• [GOAL OF THE EXERCISE]: Please return all of the records that follow, exactly as written.

..............................

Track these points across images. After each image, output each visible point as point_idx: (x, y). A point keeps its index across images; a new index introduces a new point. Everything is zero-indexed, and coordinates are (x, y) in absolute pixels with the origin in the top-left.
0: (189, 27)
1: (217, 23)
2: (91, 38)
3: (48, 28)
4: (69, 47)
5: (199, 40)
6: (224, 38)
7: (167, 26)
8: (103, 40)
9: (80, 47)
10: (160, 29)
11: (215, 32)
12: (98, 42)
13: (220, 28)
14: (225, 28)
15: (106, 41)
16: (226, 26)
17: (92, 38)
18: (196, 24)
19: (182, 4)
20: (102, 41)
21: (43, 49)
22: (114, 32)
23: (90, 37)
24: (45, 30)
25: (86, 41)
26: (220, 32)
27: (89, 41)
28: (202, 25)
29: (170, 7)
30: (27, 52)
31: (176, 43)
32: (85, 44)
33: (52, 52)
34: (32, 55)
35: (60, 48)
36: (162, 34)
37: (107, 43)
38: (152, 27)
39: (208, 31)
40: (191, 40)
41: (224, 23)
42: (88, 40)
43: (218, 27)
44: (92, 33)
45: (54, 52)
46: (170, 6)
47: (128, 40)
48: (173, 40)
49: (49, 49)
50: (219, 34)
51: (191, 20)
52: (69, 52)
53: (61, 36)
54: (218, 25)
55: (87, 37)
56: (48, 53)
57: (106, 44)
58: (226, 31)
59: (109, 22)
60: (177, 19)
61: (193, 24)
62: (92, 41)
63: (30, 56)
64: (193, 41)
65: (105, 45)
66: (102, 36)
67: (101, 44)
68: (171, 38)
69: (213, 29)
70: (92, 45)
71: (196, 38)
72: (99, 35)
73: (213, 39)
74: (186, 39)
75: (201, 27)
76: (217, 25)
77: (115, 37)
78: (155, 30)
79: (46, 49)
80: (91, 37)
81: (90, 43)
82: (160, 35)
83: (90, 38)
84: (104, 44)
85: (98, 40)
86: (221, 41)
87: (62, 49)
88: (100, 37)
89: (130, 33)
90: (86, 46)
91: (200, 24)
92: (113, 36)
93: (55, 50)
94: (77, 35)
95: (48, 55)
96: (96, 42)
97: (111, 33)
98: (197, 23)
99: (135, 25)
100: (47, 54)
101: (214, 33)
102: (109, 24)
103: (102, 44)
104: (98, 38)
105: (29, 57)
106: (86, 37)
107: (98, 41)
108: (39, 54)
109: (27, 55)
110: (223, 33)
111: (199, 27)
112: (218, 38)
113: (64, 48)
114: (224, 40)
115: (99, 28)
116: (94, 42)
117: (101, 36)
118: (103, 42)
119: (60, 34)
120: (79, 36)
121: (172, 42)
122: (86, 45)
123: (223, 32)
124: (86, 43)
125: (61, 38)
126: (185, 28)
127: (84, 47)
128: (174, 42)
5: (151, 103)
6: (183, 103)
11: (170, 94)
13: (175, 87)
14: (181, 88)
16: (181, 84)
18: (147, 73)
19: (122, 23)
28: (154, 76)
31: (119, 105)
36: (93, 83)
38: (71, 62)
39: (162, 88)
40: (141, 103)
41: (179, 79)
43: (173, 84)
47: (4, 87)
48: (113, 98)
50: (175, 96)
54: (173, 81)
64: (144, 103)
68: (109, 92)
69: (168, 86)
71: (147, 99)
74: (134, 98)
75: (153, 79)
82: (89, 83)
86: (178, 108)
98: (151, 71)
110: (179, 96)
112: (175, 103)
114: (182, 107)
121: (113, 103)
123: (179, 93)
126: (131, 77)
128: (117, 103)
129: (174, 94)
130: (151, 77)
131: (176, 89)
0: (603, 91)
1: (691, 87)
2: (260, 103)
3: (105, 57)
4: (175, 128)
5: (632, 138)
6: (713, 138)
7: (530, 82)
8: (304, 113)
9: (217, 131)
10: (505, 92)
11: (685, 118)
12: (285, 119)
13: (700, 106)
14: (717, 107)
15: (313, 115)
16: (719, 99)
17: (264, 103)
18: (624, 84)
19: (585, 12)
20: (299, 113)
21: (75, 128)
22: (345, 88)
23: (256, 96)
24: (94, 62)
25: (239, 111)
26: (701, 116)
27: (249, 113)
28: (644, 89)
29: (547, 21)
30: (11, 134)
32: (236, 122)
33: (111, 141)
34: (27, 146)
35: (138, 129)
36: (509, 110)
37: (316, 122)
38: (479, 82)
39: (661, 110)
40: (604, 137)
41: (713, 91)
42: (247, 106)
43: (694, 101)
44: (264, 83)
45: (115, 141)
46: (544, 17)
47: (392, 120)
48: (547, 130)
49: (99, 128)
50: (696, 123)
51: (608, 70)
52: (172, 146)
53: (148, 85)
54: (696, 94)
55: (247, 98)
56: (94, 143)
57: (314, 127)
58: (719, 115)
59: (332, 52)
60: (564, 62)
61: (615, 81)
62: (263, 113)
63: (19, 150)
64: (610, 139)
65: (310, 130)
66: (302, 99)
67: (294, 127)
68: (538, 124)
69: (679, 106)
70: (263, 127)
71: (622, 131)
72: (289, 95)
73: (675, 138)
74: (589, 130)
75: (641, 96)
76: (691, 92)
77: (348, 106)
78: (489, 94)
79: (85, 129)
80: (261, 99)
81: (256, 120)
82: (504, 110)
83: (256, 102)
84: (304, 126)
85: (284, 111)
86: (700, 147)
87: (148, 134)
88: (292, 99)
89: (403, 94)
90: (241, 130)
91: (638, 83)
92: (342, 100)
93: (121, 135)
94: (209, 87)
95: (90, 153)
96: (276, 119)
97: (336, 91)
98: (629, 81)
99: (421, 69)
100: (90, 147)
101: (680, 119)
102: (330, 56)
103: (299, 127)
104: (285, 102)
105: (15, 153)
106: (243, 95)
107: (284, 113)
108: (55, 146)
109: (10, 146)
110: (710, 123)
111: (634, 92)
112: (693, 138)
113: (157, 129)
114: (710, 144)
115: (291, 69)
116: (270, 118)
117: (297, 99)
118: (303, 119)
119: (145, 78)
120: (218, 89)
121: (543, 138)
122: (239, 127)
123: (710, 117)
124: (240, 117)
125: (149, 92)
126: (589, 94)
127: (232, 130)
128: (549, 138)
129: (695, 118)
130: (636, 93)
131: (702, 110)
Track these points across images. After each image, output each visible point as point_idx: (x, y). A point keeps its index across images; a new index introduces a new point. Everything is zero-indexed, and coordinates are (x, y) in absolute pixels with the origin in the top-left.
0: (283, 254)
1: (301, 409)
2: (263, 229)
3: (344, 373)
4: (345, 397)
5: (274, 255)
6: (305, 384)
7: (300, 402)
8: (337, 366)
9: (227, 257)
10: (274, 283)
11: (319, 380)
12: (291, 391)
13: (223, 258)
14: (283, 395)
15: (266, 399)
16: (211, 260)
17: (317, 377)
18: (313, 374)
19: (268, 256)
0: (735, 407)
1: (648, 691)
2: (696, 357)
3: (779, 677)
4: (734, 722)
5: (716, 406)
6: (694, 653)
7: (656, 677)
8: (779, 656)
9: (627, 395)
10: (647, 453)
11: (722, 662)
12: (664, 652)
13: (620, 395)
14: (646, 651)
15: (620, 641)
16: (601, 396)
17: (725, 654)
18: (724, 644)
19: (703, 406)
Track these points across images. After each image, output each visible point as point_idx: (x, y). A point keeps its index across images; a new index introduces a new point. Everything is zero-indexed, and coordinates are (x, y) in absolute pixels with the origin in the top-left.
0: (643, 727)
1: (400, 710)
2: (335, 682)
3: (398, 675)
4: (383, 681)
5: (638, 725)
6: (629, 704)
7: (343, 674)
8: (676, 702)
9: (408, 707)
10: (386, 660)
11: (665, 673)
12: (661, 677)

..............................

• [RESPONSE TO THIS TASK]:
Track these points across images. After each image, output each visible point as point_idx: (x, y). A point keeps its index across images; a new index introduces a new point. Everything is zero-indexed, and coordinates are (x, y) in absolute pixels with the origin in the top-left.
0: (189, 27)
1: (217, 23)
2: (91, 38)
3: (48, 28)
4: (69, 47)
5: (199, 40)
6: (224, 38)
7: (167, 26)
8: (103, 40)
9: (80, 47)
10: (160, 29)
11: (215, 32)
12: (98, 42)
13: (220, 28)
14: (225, 28)
15: (106, 41)
16: (226, 26)
17: (92, 38)
18: (196, 24)
19: (182, 4)
20: (102, 41)
21: (43, 49)
22: (114, 32)
23: (90, 37)
24: (45, 30)
25: (86, 41)
26: (220, 32)
27: (89, 41)
28: (202, 25)
29: (170, 7)
30: (27, 52)
31: (176, 43)
32: (85, 44)
33: (52, 52)
34: (32, 55)
35: (60, 48)
36: (162, 34)
37: (107, 43)
38: (152, 27)
39: (208, 31)
40: (191, 40)
41: (224, 23)
42: (88, 40)
43: (218, 27)
44: (92, 33)
45: (54, 52)
46: (170, 6)
47: (128, 40)
48: (173, 40)
49: (49, 49)
50: (219, 34)
51: (191, 20)
52: (69, 52)
53: (61, 36)
54: (218, 25)
55: (87, 37)
56: (48, 53)
57: (106, 44)
58: (226, 31)
59: (109, 22)
60: (177, 19)
61: (193, 24)
62: (92, 41)
63: (30, 56)
64: (193, 41)
65: (105, 45)
66: (102, 36)
67: (101, 44)
68: (171, 38)
69: (213, 29)
70: (92, 45)
71: (196, 38)
72: (99, 35)
73: (213, 39)
74: (186, 39)
75: (201, 27)
76: (217, 25)
77: (115, 37)
78: (155, 30)
79: (46, 49)
80: (91, 37)
81: (90, 43)
82: (160, 35)
83: (90, 38)
84: (104, 44)
85: (98, 40)
86: (221, 41)
87: (62, 49)
88: (100, 37)
89: (130, 33)
90: (86, 46)
91: (200, 24)
92: (113, 36)
93: (55, 50)
94: (77, 35)
95: (48, 55)
96: (96, 42)
97: (111, 33)
98: (197, 23)
99: (135, 25)
100: (47, 54)
101: (214, 33)
102: (109, 24)
103: (102, 44)
104: (98, 38)
105: (29, 57)
106: (86, 37)
107: (98, 41)
108: (39, 54)
109: (27, 55)
110: (223, 33)
111: (199, 27)
112: (218, 38)
113: (64, 48)
114: (224, 40)
115: (99, 28)
116: (94, 42)
117: (101, 36)
118: (103, 42)
119: (60, 34)
120: (79, 36)
121: (172, 42)
122: (86, 45)
123: (223, 32)
124: (86, 43)
125: (61, 38)
126: (185, 28)
127: (84, 47)
128: (174, 42)
5: (151, 103)
6: (183, 103)
11: (170, 94)
13: (175, 87)
14: (181, 88)
16: (181, 84)
18: (147, 73)
19: (122, 23)
28: (154, 76)
31: (119, 105)
36: (93, 83)
38: (71, 62)
39: (162, 88)
40: (141, 103)
41: (179, 79)
43: (173, 84)
47: (4, 87)
48: (113, 98)
50: (175, 96)
54: (173, 81)
64: (144, 103)
68: (109, 92)
69: (168, 86)
71: (147, 99)
74: (134, 98)
75: (153, 79)
82: (89, 83)
86: (178, 108)
98: (151, 71)
110: (179, 96)
112: (175, 103)
114: (182, 107)
121: (113, 103)
123: (179, 93)
126: (131, 77)
128: (117, 103)
129: (174, 94)
130: (151, 77)
131: (176, 89)
0: (603, 91)
1: (691, 87)
2: (260, 103)
3: (105, 57)
4: (175, 128)
5: (632, 138)
6: (713, 138)
7: (530, 82)
8: (304, 113)
9: (217, 131)
10: (505, 92)
11: (685, 118)
12: (285, 119)
13: (700, 106)
14: (717, 107)
15: (313, 115)
16: (719, 99)
17: (264, 103)
18: (624, 84)
19: (585, 12)
20: (299, 113)
21: (75, 128)
22: (345, 88)
23: (256, 96)
24: (94, 62)
25: (239, 111)
26: (701, 116)
27: (249, 113)
28: (644, 89)
29: (547, 21)
30: (11, 134)
32: (236, 122)
33: (111, 141)
34: (27, 146)
35: (138, 129)
36: (509, 110)
37: (316, 122)
38: (479, 82)
39: (661, 110)
40: (604, 137)
41: (713, 91)
42: (247, 106)
43: (694, 101)
44: (264, 83)
45: (115, 141)
46: (544, 17)
47: (392, 120)
48: (547, 130)
49: (99, 128)
50: (696, 123)
51: (608, 70)
52: (172, 146)
53: (148, 85)
54: (696, 94)
55: (247, 98)
56: (94, 143)
57: (314, 127)
58: (719, 115)
59: (332, 52)
60: (564, 62)
61: (615, 81)
62: (263, 113)
63: (19, 150)
64: (610, 139)
65: (310, 130)
66: (302, 99)
67: (294, 127)
68: (538, 124)
69: (679, 106)
70: (263, 127)
71: (622, 131)
72: (289, 95)
73: (675, 138)
74: (589, 130)
75: (641, 96)
76: (691, 92)
77: (348, 106)
78: (489, 94)
79: (85, 129)
80: (261, 99)
81: (256, 120)
82: (504, 110)
83: (256, 102)
84: (304, 126)
85: (284, 111)
86: (700, 147)
87: (148, 134)
88: (292, 99)
89: (403, 94)
90: (241, 130)
91: (638, 83)
92: (342, 100)
93: (121, 135)
94: (209, 87)
95: (90, 153)
96: (276, 119)
97: (336, 91)
98: (629, 81)
99: (421, 69)
100: (90, 147)
101: (680, 119)
102: (330, 56)
103: (299, 127)
104: (285, 102)
105: (15, 153)
106: (243, 95)
107: (284, 113)
108: (55, 146)
109: (10, 146)
110: (710, 123)
111: (634, 92)
112: (693, 138)
113: (157, 129)
114: (710, 144)
115: (291, 69)
116: (270, 118)
117: (297, 99)
118: (303, 119)
119: (145, 78)
120: (218, 89)
121: (543, 138)
122: (239, 127)
123: (710, 117)
124: (240, 117)
125: (149, 92)
126: (589, 94)
127: (232, 130)
128: (549, 138)
129: (695, 118)
130: (636, 93)
131: (702, 110)
Track these points across images. After each image, output each visible point as point_idx: (x, y). A point keeps its index across images; a new index introduces a new point. Everything is zero-indexed, and coordinates are (x, y) in absolute pixels with the origin in the top-left.
0: (283, 254)
1: (301, 409)
2: (263, 229)
3: (344, 373)
4: (345, 397)
5: (274, 255)
6: (305, 384)
7: (300, 402)
8: (337, 366)
9: (227, 257)
10: (274, 283)
11: (319, 380)
12: (291, 391)
13: (223, 258)
14: (283, 395)
15: (266, 399)
16: (211, 260)
17: (317, 377)
18: (313, 374)
19: (268, 256)
0: (735, 407)
1: (648, 691)
2: (696, 357)
3: (779, 677)
4: (734, 722)
5: (716, 406)
6: (694, 653)
7: (656, 677)
8: (779, 656)
9: (627, 395)
10: (647, 453)
11: (722, 662)
12: (664, 652)
13: (620, 395)
14: (646, 651)
15: (620, 641)
16: (601, 396)
17: (725, 654)
18: (724, 644)
19: (703, 406)
Track these points across images. After each image, output each visible point as point_idx: (x, y). A point keeps its index across images; a new index introduces a new point. Everything is zero-indexed, and coordinates are (x, y) in absolute pixels with the origin in the top-left.
0: (643, 727)
1: (400, 710)
2: (335, 682)
3: (398, 675)
4: (383, 681)
5: (638, 725)
6: (629, 704)
7: (343, 674)
8: (676, 702)
9: (408, 707)
10: (386, 660)
11: (665, 673)
12: (661, 677)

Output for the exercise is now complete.